No importaba que llevara no días ni meses, años, preparándome para este momento: la muerte siempre nos pilla por sorpresa.
Con un simple "ya está" supimos que te habías ido. Y aunque no ha pasado ni una semana, sigo con la impresión de que todo pasó ayer mismo, o esta mañana incluso. Si, eso es, fuimos esta mañana todos en silencio en el coche. Miraba yo al oeste, y aunque nadie más parecía fijarse, yo sé que era tuyo, era tu atardecer. Era el atardecer más bonito que he visto en mi corta vida. A su vez, el silencio era ensordecedor, propio de un día nevado de invierno, no de finales de agosto. Y al llegar al destino nos invadió una oscuridad cálida y aquel silencio aturdidor quedó roto por nuestras miradas de desolación.

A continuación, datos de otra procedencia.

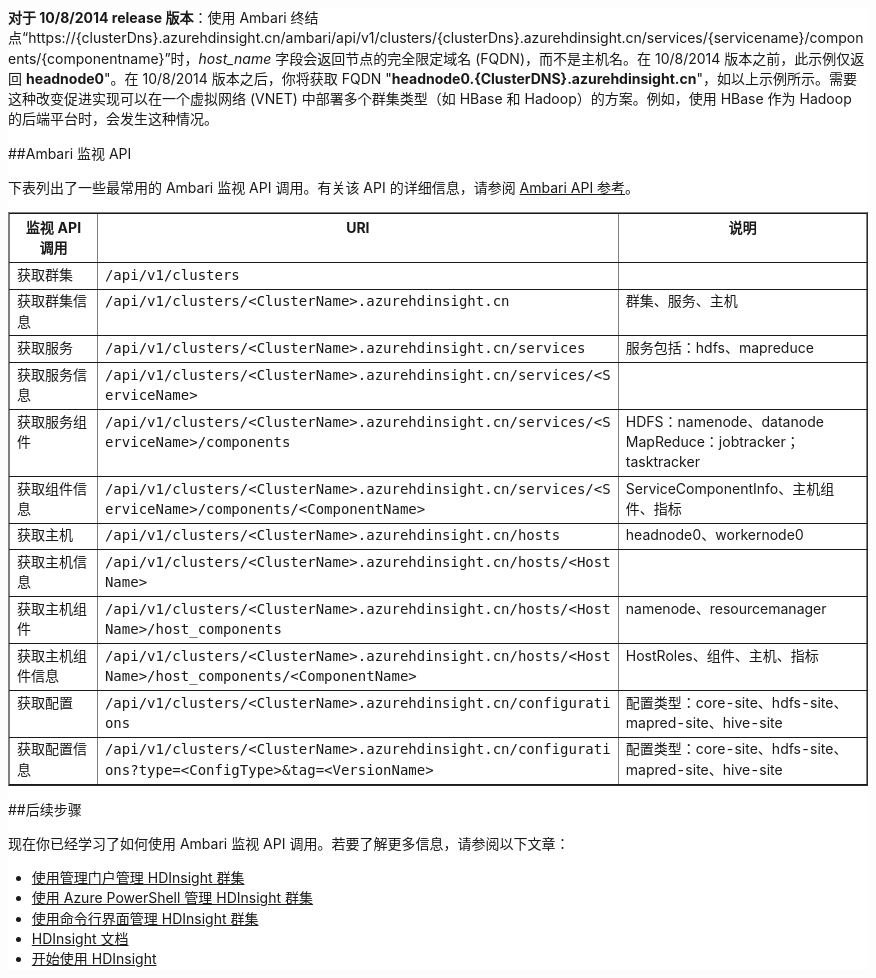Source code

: **对于 10/8/2014 release 版本**：使用 Ambari 终结点“https://{clusterDns}.azurehdinsight.cn/ambari/api/v1/clusters/{clusterDns}.azurehdinsight.cn/services/{servicename}/components/{componentname}”时，*host_name* 字段会返回节点的完全限定域名 (FQDN)，而不是主机名。在 10/8/2014 版本之前，此示例仅返回 **headnode0**"。在 10/8/2014 版本之后，你将获取 FQDN "**headnode0.{ClusterDNS}.azurehdinsight.cn**"，如以上示例所示。需要这种改变促进实现可以在一个虚拟网络 (VNET) 中部署多个群集类型（如 HBase 和 Hadoop）的方案。例如，使用 HBase 作为 Hadoop 的后端平台时，会发生这种情况。

##<a id="monitor"></a>Ambari 监视 API

下表列出了一些最常用的 Ambari 监视 API 调用。有关该 API 的详细信息，请参阅 [Ambari API 参考][ambari-api-reference]。

<table border="1">
<tr><th>监视 API 调用</th><th>URI</th><th>说明</th></tr>
<tr><td>获取群集</td><td><tt>/api/v1/clusters</tt></td><td></td></tr>
<tr><td>获取群集信息</td><td><tt>/api/v1/clusters/&lt;ClusterName>.azurehdinsight.cn</tt></td><td>群集、服务、主机</td></tr>
<tr><td>获取服务</td><td><tt>/api/v1/clusters/&lt;ClusterName>.azurehdinsight.cn/services</tt></td><td>服务包括：hdfs、mapreduce</td></tr>
<tr><td>获取服务信息</td><td><tt>/api/v1/clusters/&lt;ClusterName>.azurehdinsight.cn/services/&lt;ServiceName></tt></td><td></td></tr>
<tr><td>获取服务组件</td><td><tt>/api/v1/clusters/&lt;ClusterName>.azurehdinsight.cn/services/&lt;ServiceName>/components</tt></td><td>HDFS：namenode、datanode<br/>MapReduce：jobtracker；tasktracker</td></tr>
<tr><td>获取组件信息</td><td><tt>/api/v1/clusters/&lt;ClusterName>.azurehdinsight.cn/services/&lt;ServiceName>/components/&lt;ComponentName></tt></td><td>ServiceComponentInfo、主机组件、指标</td></tr>
<tr><td>获取主机</td><td><tt>/api/v1/clusters/&lt;ClusterName>.azurehdinsight.cn/hosts</tt></td><td>headnode0、workernode0</td></tr>
<tr><td>获取主机信息</td><td><tt>/api/v1/clusters/&lt;ClusterName>.azurehdinsight.cn/hosts/&lt;HostName> 
</td><td></td></tr>
<tr><td>获取主机组件</td><td><tt>/api/v1/clusters/&lt;ClusterName>.azurehdinsight.cn/hosts/&lt;HostName>/host_components </tt></td><td>namenode、resourcemanager</td></tr>
<tr><td>获取主机组件信息</td><td><tt>/api/v1/clusters/&lt;ClusterName>.azurehdinsight.cn/hosts/&lt;HostName>/host_components/&lt;ComponentName> </tt></td><td>HostRoles、组件、主机、指标</td></tr>
<tr><td>获取配置</td><td><tt>/api/v1/clusters/&lt;ClusterName>.azurehdinsight.cn/configurations </tt></td><td>配置类型：core-site、hdfs-site、mapred-site、hive-site</td></tr>
<tr><td>获取配置信息</td><td><tt>/api/v1/clusters/&lt;ClusterName>.azurehdinsight.cn/configurations?type=&lt;ConfigType>&amp;tag=&lt;VersionName> </tt></td><td>配置类型：core-site、hdfs-site、mapred-site、hive-site</td></tr>
</table>


##<a id="nextsteps"></a>后续步骤 

现在你已经学习了如何使用 Ambari 监视 API 调用。若要了解更多信息，请参阅以下文章：

- [使用管理门户管理 HDInsight 群集][hdinsight-admin-portal]
- [使用 Azure PowerShell 管理 HDInsight 群集][hdinsight-admin-powershell]
- [使用命令行界面管理 HDInsight 群集][hdinsight-admin-cli]
- [HDInsight 文档][hdinsight-documentation]
- [开始使用 HDInsight][hdinsight-get-started]



[ambari-home]: http://ambari.apache.org/
[ambari-api-reference]: https://github.com/apache/ambari/blob/trunk/ambari-server/docs/api/v1/index.md

[curl]: http://curl.haxx.se
[curl-download]: http://curl.haxx.se/download.html

[microsoft-hadoop-SDK]: http://hadoopsdk.codeplex.com/wikipage?title=Ambari%20Monitoring%20Client

[Powershell-install]: /documentation/articles/install-configure-powershell
[Powershell-script]: http://technet.microsoft.com/zh-cn/library/ee176949.aspx

[hdinsight-admin-powershell]: /documentation/articles/hdinsight-administer-use-powershell
[hdinsight-admin-portal]: /documentation/articles/hdinsight-administer-use-management-portal-v1
[hdinsight-admin-cli]: /documentation/articles/hdinsight-administer-use-command-line
[hdinsight-documentation]: /documentation/services/hdinsight/
[hdinsight-get-started]: /documentation/articles/hdinsight-get-started
[hdinsight-provision]: /documentation/articles/hdinsight-provision-clusters
[img-jobtracker-output]: ./media/hdinsight-monitor-use-ambari-api/hdi.ambari.monitor.jobtracker.output.png

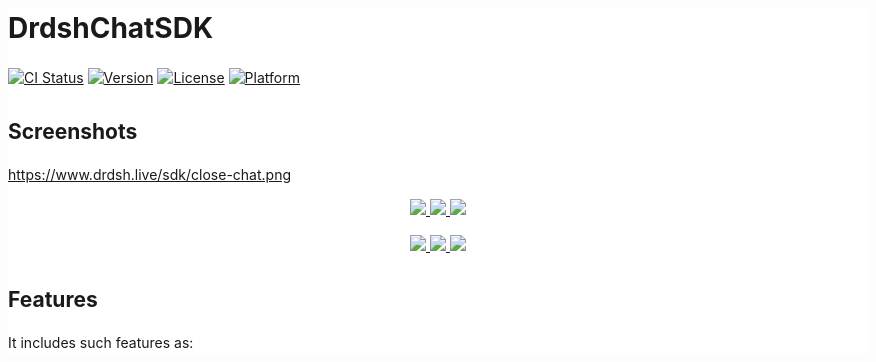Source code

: # DrdshChatSDK

[![CI Status](https://img.shields.io/travis/gauravgudaliya/DrdshChatSDK.svg?style=flat)](https://travis-ci.org/gauravgudaliya/DrdshChatSDK)
[![Version](https://img.shields.io/cocoapods/v/DrdshChatSDK.svg?style=flat)](https://cocoapods.org/pods/DrdshChatSDK)
[![License](https://img.shields.io/cocoapods/l/DrdshChatSDK.svg?style=flat)](https://cocoapods.org/pods/DrdshChatSDK)
[![Platform](https://img.shields.io/cocoapods/p/DrdshChatSDK.svg?style=flat)](https://cocoapods.org/pods/DrdshChatSDK)


## Screenshots
https://www.drdsh.live/sdk/close-chat.png
<p align="center">
<a href="https://www.drdsh.live/sdk/Offline.png">
<img src="https://www.drdsh.live/sdk/Offline.png" height="480">
</a>

<a href="https://www.drdsh.live/sdk/waiting.png">
<img src="https://www.drdsh.live/sdk/waiting.png" height="480">
</a>

<a href="https://www.drdsh.live/sdk/message.png">
<img src="https://www.drdsh.live/sdk/message.png" height="480">
</a>
</p>


<p align="center">
<a href="https://www.drdsh.live/sdk/attachment-message.png">
<img src="https://www.drdsh.live/sdk/attachment-message.png" height="480">
</a>

<a href="https://www.drdsh.live/sdk/close-chat.png">
<img src="https://www.drdsh.live/sdk/close-chat.png" height="480">
</a>

<a href="https://www.drdsh.live/sdk/offline.png">
<img src="https://www.drdsh.live/sdk/offline.png" height="480">
</a>
</p>




## Features

It includes such features as:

Te ví entonces sentado al borde de la piscina, con tu sombrero de tela embutido hasta las orejas, con el pantalon corto arremangado de aquella forma tan graciosa, leyendo a la sombra de los pinos tu ABC. Y las lágrimas acudieron a mí como imanes al verte a la vez en aquella cama blanca y blanda, dormido para siempre. Estabas después con Patricia, con Miguel, con Juana y conmigo en la mesa de piedra, sacabas un martillo y la bolsa de las almendras y piñones, y nos enseñabas a partirlas sin que se rompieran. Y a la vez caían mis lágrimas del tamaño de los piñones que partíamos en aquella mesa. Y mientras miraba tu cara tranquila, te recordé sentado en aquel banco de la Plaza de Chamberí sonriendo al vernos salir de una tienda la primera vez que compré algo, con las 100 pesetas que me diste.
En fin, he visto el humo, he contemplado el polvo, he llorado la sal y atesoro el recuerdo de tí. Hasta pronto, Abuelo Guimo.